Backed by Kairos Capital, Wellful owns household brands including Jenny Craig and Nutrisystem. The company is facing weaker performance as well as upcoming maturities, including a $75m revolver due April 2026 and a $558m first lien term loan due April 2027.
Quotes on the first lien loan have been lingering in the low 60s, compared to nearly 89 at the start of 2024. The company also has a $10m incremental senior secured first lien term loan due April 2027 and $27m incremental senior secured first lien term loan due April 2028.

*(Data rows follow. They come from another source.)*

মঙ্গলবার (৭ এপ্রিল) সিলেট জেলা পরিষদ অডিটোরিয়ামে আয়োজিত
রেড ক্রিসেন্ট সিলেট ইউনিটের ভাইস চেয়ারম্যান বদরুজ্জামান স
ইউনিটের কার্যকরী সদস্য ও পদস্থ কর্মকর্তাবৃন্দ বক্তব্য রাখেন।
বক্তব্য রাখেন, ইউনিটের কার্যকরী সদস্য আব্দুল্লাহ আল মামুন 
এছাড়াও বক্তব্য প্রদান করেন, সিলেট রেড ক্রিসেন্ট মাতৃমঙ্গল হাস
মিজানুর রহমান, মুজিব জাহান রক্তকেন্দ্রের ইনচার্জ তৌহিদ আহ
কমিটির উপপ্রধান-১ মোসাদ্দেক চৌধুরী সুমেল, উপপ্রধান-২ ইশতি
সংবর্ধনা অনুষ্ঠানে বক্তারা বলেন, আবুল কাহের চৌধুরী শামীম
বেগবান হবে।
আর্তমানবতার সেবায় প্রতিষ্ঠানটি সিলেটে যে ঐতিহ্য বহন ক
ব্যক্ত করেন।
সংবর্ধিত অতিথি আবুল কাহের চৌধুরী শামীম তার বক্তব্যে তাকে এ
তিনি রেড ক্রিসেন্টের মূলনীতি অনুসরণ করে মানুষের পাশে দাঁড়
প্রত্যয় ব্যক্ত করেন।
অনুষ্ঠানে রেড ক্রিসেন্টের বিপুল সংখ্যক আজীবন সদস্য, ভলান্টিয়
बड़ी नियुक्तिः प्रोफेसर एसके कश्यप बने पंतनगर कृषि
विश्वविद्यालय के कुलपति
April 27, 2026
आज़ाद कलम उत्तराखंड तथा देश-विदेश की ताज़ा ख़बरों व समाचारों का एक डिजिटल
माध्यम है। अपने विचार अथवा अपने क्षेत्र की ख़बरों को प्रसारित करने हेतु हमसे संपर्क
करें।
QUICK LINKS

In December, Wellful agreed to convert cash interest on its second lien loan to be paid-in-kind, according to Moody's note. The company also opted to PIK the interest that was due at the end of December 2023 and converted $27m of its second lien loan principal to a first lien loan that will PIK, the rating agency said.
Wellful is struggling with weak liquidity and earnings deterioration, due to recruitment challenges and a more cost-conscious customer base amid inflationary pressures, Moody’s said. The company's leverage will likely reach 7.1x in 2023 and stay in the mid-to-high 6x range in 2024, according to Moody’s.
The switch to PIK will result in roughly $27m of cash interest saved over six quarters, which will help bolster its liquidity to reinvest in marketing, including former Jenny Craig customers, Moody’s said.
Wellful acquired the Jenny Craig brand in July 2023, shortly after the Jenny Craig company filed for Chapter 7 bankruptcy.
Representatives at Wellful, Kairos, Houlihan Lokey and Gibson Dunn didn’t respond to requests for comment.